Ich war mir sicher, dass, wenn Sandra bei ihrem Vater bleiben konnte, bis sie sicher war, dass er es bekommen hatte, sie das mit ihm bestätigen konnte: Dad, vertraust du, dass dieses Geschenk in mein Herz kommt? Früher oder später würde er das wissen können. Dann war es an der Zeit für sie, ihn wissen zu lassen, was in ihr vorging. So könnte es sich entwickeln:

Jetzt möchte ich dir sagen, was mein großes Problem ist. Ich wünschte, ich könnte dein Geschenk erhalten. Jetzt, wo ich wirklich sehe, wie groß und wie schön es ist, wünschte ich, ich könnte es empfangen. Die Sache ist, es ist kein Geschenk für mich auf diese Weise, es ist kein Paradies für mich. Ich weiß nicht warum. Ich kann nicht verstehen, warum ich immer Angst habe, wenn ich hier bin. Wenn ich zustimme, was du willst, dann ist es möglich, dass ich jeden Abend für den Rest meines Lebens nicht gut schlafen kann und ich werde die ganze Nacht Angst haben. Ich kann mir nicht vorstellen, dass das das ist, was du für mich willst. (Pause) Ich möchte, dass wir einen anderen Weg finden, wie dieses Geschenk zu mir kommt, das für mich funktioniert. Bist du offen dafür, darüber zu reden? Kannst du sehen, warum es für mich nicht funktionieren kann?

Das war, als Sandra sich vollständig entspannen konnte und anfing zu lächeln. Das Gewicht wurde endlich von ihr genommen.

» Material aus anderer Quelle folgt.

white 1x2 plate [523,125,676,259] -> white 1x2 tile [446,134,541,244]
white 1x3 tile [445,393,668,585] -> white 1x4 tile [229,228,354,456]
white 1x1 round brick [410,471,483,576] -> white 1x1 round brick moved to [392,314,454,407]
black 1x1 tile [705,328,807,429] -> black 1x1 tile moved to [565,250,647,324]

Sie war bereit, mit einem offenen Herzen mit Papa zu sprechen.

Das glückliche Ende

Zum Abschied möchte ich aus Sandras E-Mail nach ihrem Gespräch mit ihrem Vater zitieren. Es spricht für sich selbst:

Ich konnte die Erleichterung in meines Vaters Gesicht sehen, als er hörte, dass ich endlich verstand, was für ein Schatz er mir geben wollte. Am Ende der Unterhaltung sagte er, es wäre völlig in Ordnung für ihn, wenn wir das Haus bis zu einem von uns mieten würden (Ich oder meine Jungs) würde gerne dort leben. Ich bin immer noch berührt!

Was ich nicht erwartet habe ist, dass, nachdem wir an diesen Ort kamen, um uns wirklich zu hören, mein Widerstand gegen das Leben im Haus mit jedem Tag ein wenig mehr sank. Ich kann mir fast vorstellen, ein Alarmsystem und einen großen Hund zu kaufen und dort zu leben … hoffe, es wird nicht so bald kommen … ..

Wenn wir uns wirklich einer schwierigen Situation nähern mit der Absicht, dass es für alle funktioniert, passiert Magie. Zumindest ein Teil der Zeit. Möge es dir passieren.

Bildnachweise. Oben: Schlaflosigkeit, von Alyssa L. Miller. Unten: Zuhause süße Heimat, von Diana Parkhouse, beide Flickr, unverändert, Creative Commons Lizenz.